Five layers, same instinct. The cheap thing is different at each layer - sometimes it’s a model, sometimes a side-table, sometimes a one-byte approximation - but the shape is identical. Put something quick and good-enough in front of something slow and expensive, and find the threshold where the cost of asking the cheap thing is less than the savings of not asking the expensive one.

Why 1.25?

I also enjoy the "actually-not-arbitrary" threshold... ~1.25 matching docs per cluster. Below it, do the eager intersection. Above it, fall back to the standard search path. It came from benchmarks, but might change 🤷‍♂️

For a nerd like me, this is exactly the conversation relational databases have been having since the 1980s - query planners weighing the cost of an index scan against a sequential scan based on estimated selectivity. The selectivity number is a magic number too, derived from histograms, sampled statistics, and a lot of we tried it and this worked best. Vector search is rediscovering the same calculus, with the same kinds of heuristics, in the same kinds of places.

This is the most reassuring thing about working on AI search systems right now: the planning problems aren’t new. They’re constantly being restated at every layer of the stack. We have decades of work on cost-based optimisation, cardinality estimation, adaptive replanning - and we’re going to need all of it again: for vectors, for tool selection in agentic loops, for routing between cheap and expensive models.

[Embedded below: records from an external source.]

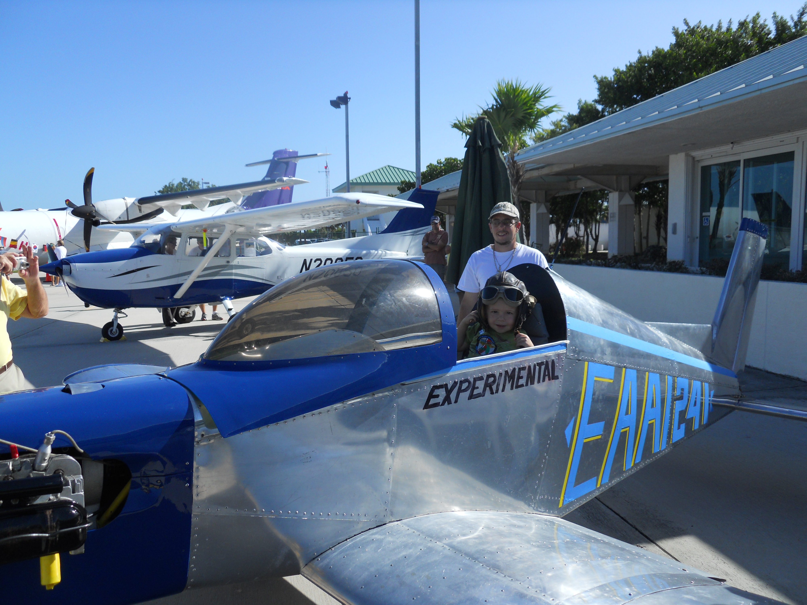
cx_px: 404
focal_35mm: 28
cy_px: 302
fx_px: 653
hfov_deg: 63.4
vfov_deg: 49.7
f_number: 5.4
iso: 80
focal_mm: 5
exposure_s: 1/320
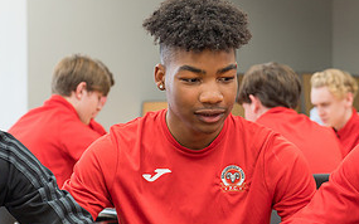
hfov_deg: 18.0
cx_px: 195
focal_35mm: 116
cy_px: 164
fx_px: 1135
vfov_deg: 11.3
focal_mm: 56
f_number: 4
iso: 1250
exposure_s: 1/80
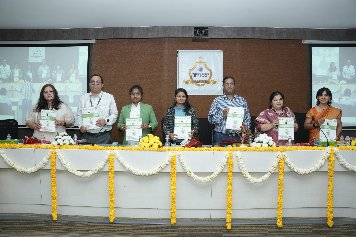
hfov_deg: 73.7
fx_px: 237
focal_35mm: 24
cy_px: 118
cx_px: 178
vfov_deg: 53.1
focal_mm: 24
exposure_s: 1/125
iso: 1250
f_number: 5.6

What this means for design

If you’re building or operating a search stack right now, the takeaway isn’t even “use DiskBBQ” or “wait for ES 9.4” (but you should TOTALLY consider this). It’s simpler than that: when you look at any part of your system, ask where the cheap thing is, where the expensive thing is, and what separates them.

If those two things sit at the same layer - if your hot path is doing both the trivial filtering and the expensive scoring in one breath - you have an optimisation opportunity. The pattern says: pull them apart. Put a small, cheap structure between them. Measure, and find the threshold.

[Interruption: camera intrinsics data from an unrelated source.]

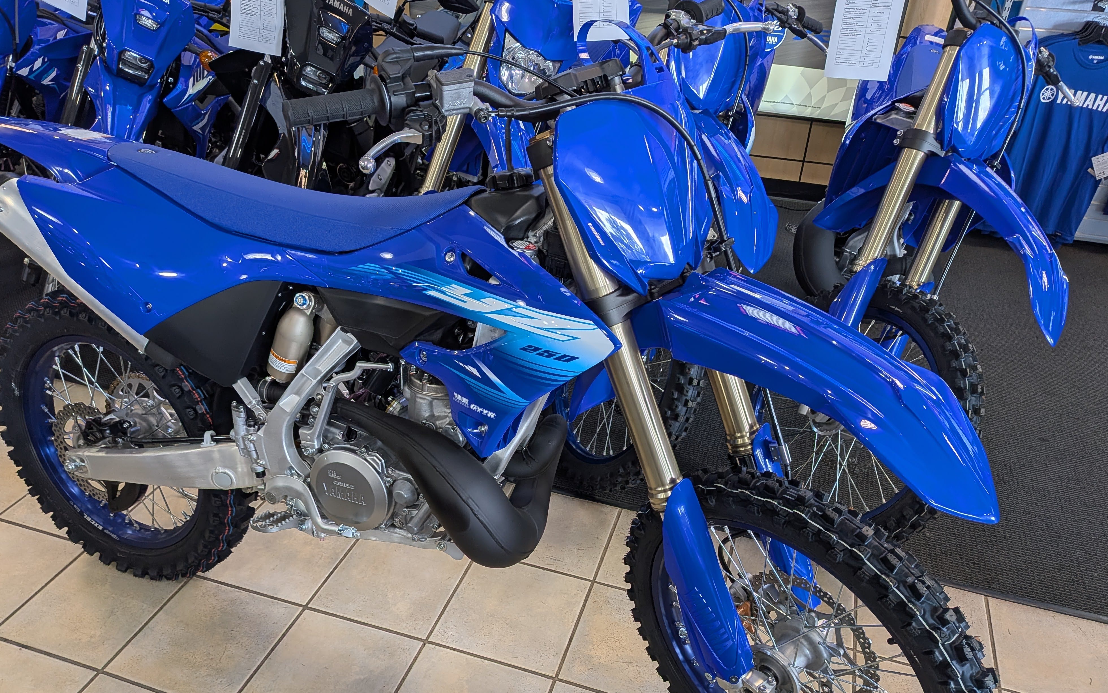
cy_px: 419
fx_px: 785
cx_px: 557
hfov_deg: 70.4
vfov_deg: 47.3
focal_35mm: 26
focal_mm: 4.53
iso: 26
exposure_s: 1/141
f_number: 1.7
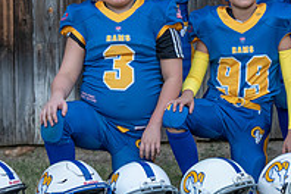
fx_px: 2158
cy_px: -7
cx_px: 356
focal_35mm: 267
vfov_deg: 5.1
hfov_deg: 7.6
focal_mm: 91
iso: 1250
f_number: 3.5
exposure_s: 1/320
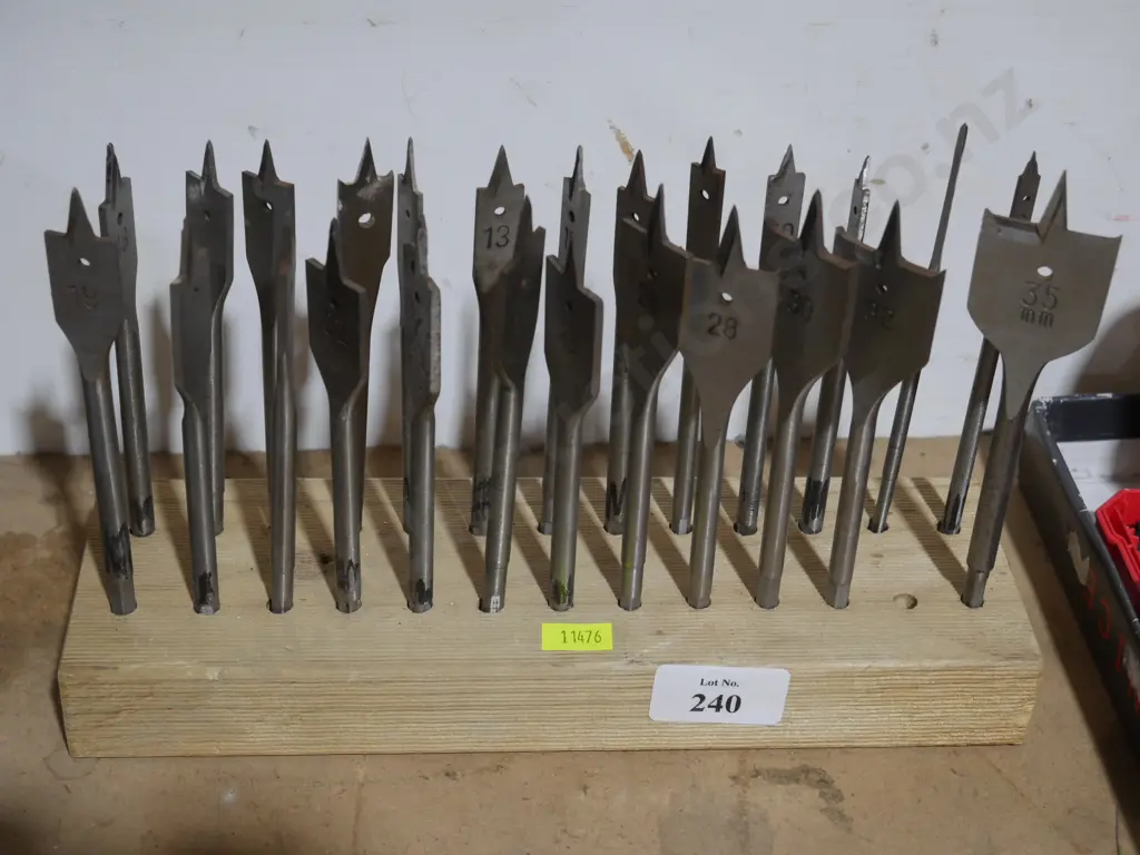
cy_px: 428
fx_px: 1976
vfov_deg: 24.4
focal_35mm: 60
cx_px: 570
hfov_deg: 32.2
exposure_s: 1/60
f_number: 5.4
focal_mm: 30
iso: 1250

The pattern goes all the way down because the principle is general: information is cheap, computation is expensive, and the design problem is figuring out the smallest amount of information that lets you skip the most computation.

Everything has changed in search. Nothing has changed in search. The new components are doing what the old ones did, at every level, all the way down.

Perhaps I’m just viewing everything through my own little lens of recent thought, but as retrieval systems continue to bring huge advancements in every release my engineering brain gets so excited: There is so much left to discover and so much more to optimise. I love waking up each day and living in this reality.